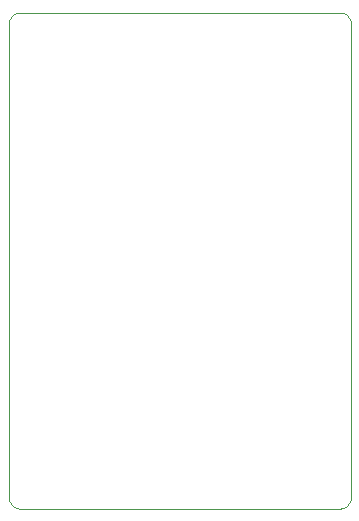
<source format=gko>
G75*
%MOIN*%
%OFA0B0*%
%FSLAX24Y24*%
%IPPOS*%
%LPD*%
%AMOC8*
5,1,8,0,0,1.08239X$1,22.5*
%
%ADD10C,0.0000*%
D10*
X000555Y001396D02*
X011185Y001396D01*
X011224Y001398D01*
X011262Y001404D01*
X011299Y001413D01*
X011336Y001426D01*
X011371Y001443D01*
X011404Y001462D01*
X011435Y001485D01*
X011464Y001511D01*
X011490Y001540D01*
X011513Y001571D01*
X011532Y001604D01*
X011549Y001639D01*
X011562Y001676D01*
X011571Y001713D01*
X011577Y001751D01*
X011579Y001790D01*
X011579Y017538D01*
X011577Y017577D01*
X011571Y017615D01*
X011562Y017652D01*
X011549Y017689D01*
X011532Y017724D01*
X011513Y017757D01*
X011490Y017788D01*
X011464Y017817D01*
X011435Y017843D01*
X011404Y017866D01*
X011371Y017885D01*
X011336Y017902D01*
X011299Y017915D01*
X011262Y017924D01*
X011224Y017930D01*
X011185Y017932D01*
X000555Y017932D01*
X000516Y017930D01*
X000478Y017924D01*
X000441Y017915D01*
X000404Y017902D01*
X000369Y017885D01*
X000336Y017866D01*
X000305Y017843D01*
X000276Y017817D01*
X000250Y017788D01*
X000227Y017757D01*
X000208Y017724D01*
X000191Y017689D01*
X000178Y017652D01*
X000169Y017615D01*
X000163Y017577D01*
X000161Y017538D01*
X000161Y001790D01*
X000163Y001751D01*
X000169Y001713D01*
X000178Y001676D01*
X000191Y001639D01*
X000208Y001604D01*
X000227Y001571D01*
X000250Y001540D01*
X000276Y001511D01*
X000305Y001485D01*
X000336Y001462D01*
X000369Y001443D01*
X000404Y001426D01*
X000441Y001413D01*
X000478Y001404D01*
X000516Y001398D01*
X000555Y001396D01*
M02*

</source>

_ _ _ _ _ _ _

- **WHAT YOU ARE ASKED TO DO**
Copy, exactly and with nothing added, the lines from the one containing "X000555Y017932D01*" through the end of the records.

- **TASK SOLUTION**
X000555Y017932D01*
X000516Y017930D01*
X000478Y017924D01*
X000441Y017915D01*
X000404Y017902D01*
X000369Y017885D01*
X000336Y017866D01*
X000305Y017843D01*
X000276Y017817D01*
X000250Y017788D01*
X000227Y017757D01*
X000208Y017724D01*
X000191Y017689D01*
X000178Y017652D01*
X000169Y017615D01*
X000163Y017577D01*
X000161Y017538D01*
X000161Y001790D01*
X000163Y001751D01*
X000169Y001713D01*
X000178Y001676D01*
X000191Y001639D01*
X000208Y001604D01*
X000227Y001571D01*
X000250Y001540D01*
X000276Y001511D01*
X000305Y001485D01*
X000336Y001462D01*
X000369Y001443D01*
X000404Y001426D01*
X000441Y001413D01*
X000478Y001404D01*
X000516Y001398D01*
X000555Y001396D01*
M02*

</source>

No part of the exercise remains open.